With thousands of names generated per project, the tech is a lifesaver rather than a threat to jobs in the drug naming business, says Piergrossi. “As soon as ChatGPT came out, I was hooked.”
Regulatory Gatekeepers
While the U.S., Europe, and Canada currently serve as the benchmark for drug regulations and drug naming, their naming conventions “are likely to … influence naming in in other countries,” says Alexander.
In India, where drug naming regulations are lax, activists have been calling on regulators to tighten drug naming rules to avoid harm to patients. For example, Indian physicians have expressed outrage that the drug Medzole is sold by four different companies to sell four different active ingredients, all for different medical conditions. “The medical community has been complaining about the problem for decades” but there is “zero political will” to fix the problem, wrote Dinesh Thakur and Prashant Reddy, authors of the book The Truth Pill: The Myth of Drug Regulation in India, in an op-ed published in The Hindu.
Brazil, however, is one country that has adopted stricter rules for naming drugs.
The country, which is—Latin America’s largest pharmaceutical market, “wanted to be in the global market,” and for emerging economies, tightening pharmaceutical standards, including names, to comply with the strictest regulators is a natural part of that evolution, says Domenica Redeschi, vice president of Brazil & Latin American Regulatory Affairs at the Drug Safety Institute, an arm of Brand Institute.
Through its drug regulator ANVISA, the country began implementing drug naming regulations in 2017, and enforcing them in 2019, broadly matching the rules of the FDA, EMA, and HealthCanada, and putting them in compliance with the WHO’s drug naming rules.
Prior to that, Brazil’s only drug naming rule was that it couldn’t have more than three letters in a row the same as another drug, says Redeschi.
In a globalized economy, the potential for confusion is greater if countries don’t share consistent naming conventions. “That’s a major safety issue,” she says.
But finding a name that agrees with multiple languages, and multiple regulators, poses another challenge, says Redeschi.

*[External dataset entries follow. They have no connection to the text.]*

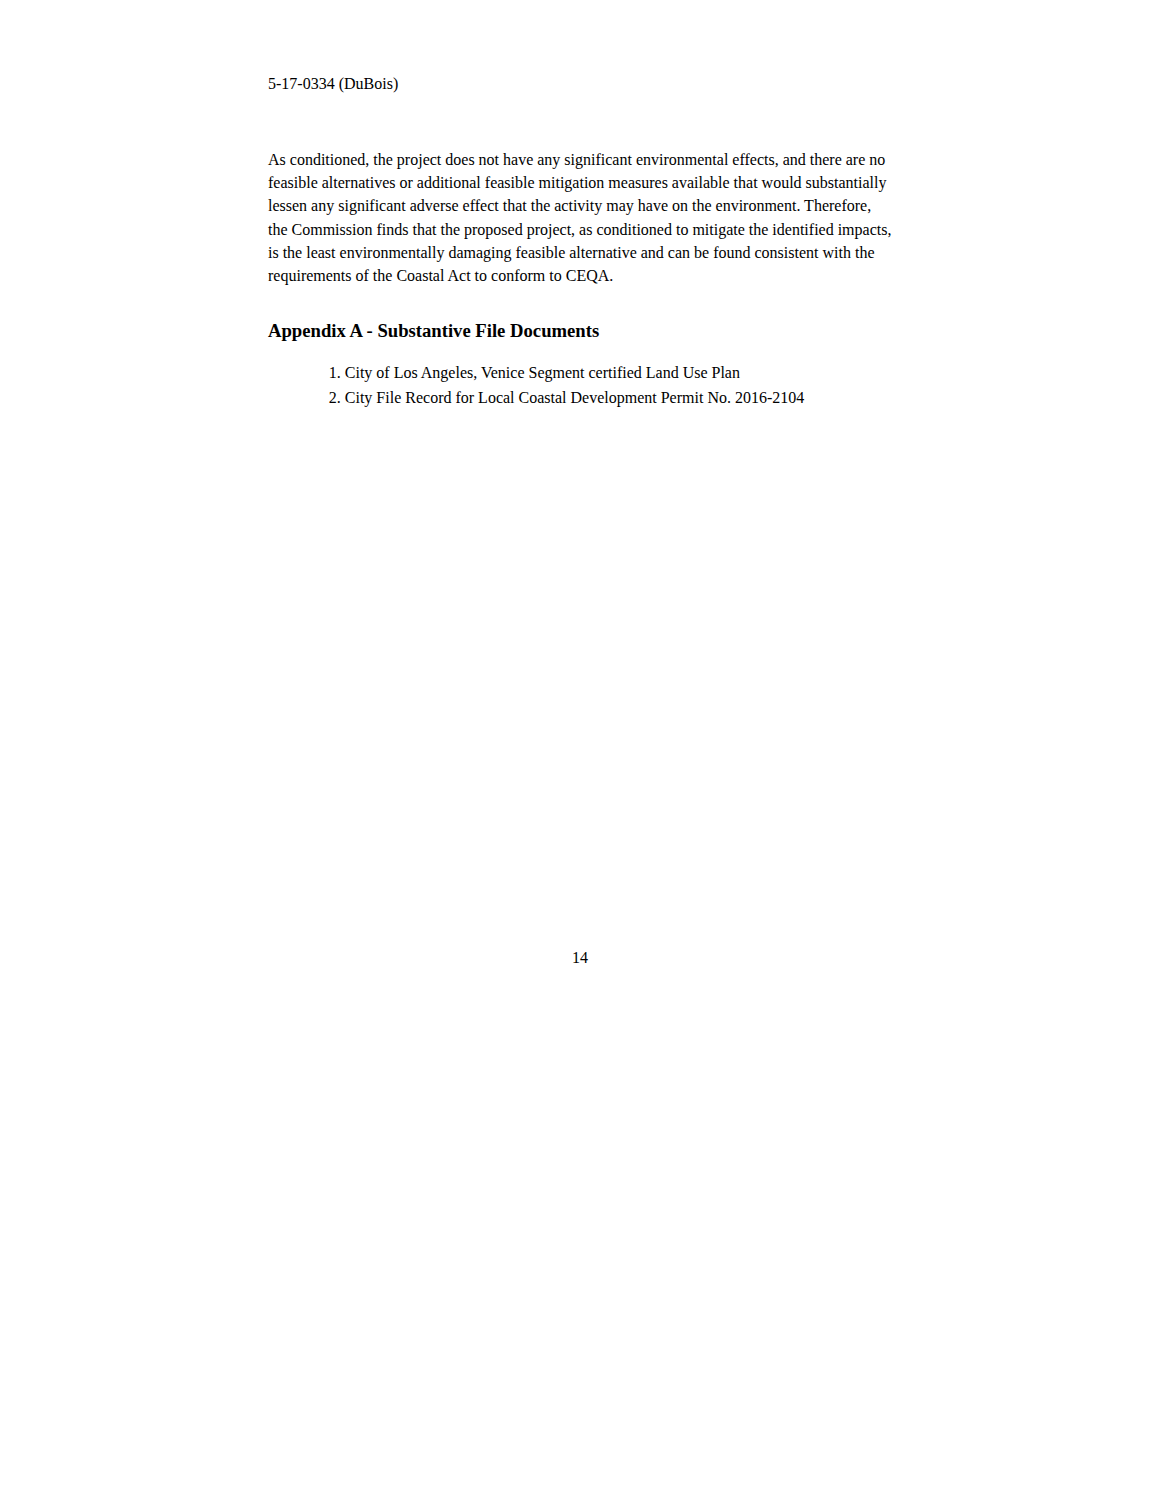5-17-0334 (DuBois)
As conditioned, the project does not have any significant environmental effects, and there are no feasible alternatives or additional feasible mitigation measures available that would substantially lessen any significant adverse effect that the activity may have on the environment. Therefore, the Commission finds that the proposed project, as conditioned to mitigate the identified impacts, is the least environmentally damaging feasible alternative and can be found consistent with the requirements of the Coastal Act to conform to CEQA.
Appendix A - Substantive File Documents
City of Los Angeles, Venice Segment certified Land Use Plan
City File Record for Local Coastal Development Permit No. 2016-2104
14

In English-speaking markets, simply adding a silent “h” to a name can take a drug “from red to green”—but in Brazil, it’s another cause for confusion.
“In Portuguese, you pronounce every single syllable. There is no such thing as a silent letter,” Redeschi says. That’s why the popular drug for hot flashes, is known as Veozah in the U.S., and Veosa in Brazil.
Slang is a factor, too. One name floated for an antidepressant drug had the term “gozo” embedded into it. In some Spanish-speaking countries, “gozo” means to enjoy and have fun; in Brazil, it has a sexual connotation—which was problematic on two counts: It incorporated a crude slang phrase, and it would be easy to assume it was a drug for impotence.
“This obviously never made it to market,” says Redeschi. “There is the regulatory part which we need to follow. But there's also linguistic culture. What do you see when you look at this name? What comes to your mind? What's the connotation? It’s very important from a safety standpoint.”
More Than A Name
But Alexander points out that avoiding drug confusion is about much more than finding the perfect name. “We're all prone to errors. And we're all fallible,” he says. “That’s why it's so important to get these names right and to have systems that help support patients and clinicians and reduce the risks of inadvertent confusion across products.”
That means ensuring health workers and pharmacists are trained to use generic names alongside brand names, to know which products are prone to confusion (such as Klonopin and clonidine) and storing them separately from one another, and distinguishing different drugs not just by name, but by formulation and dose.
“It’s not as if you name it right, and then don’t need to think about it ever again,” he says.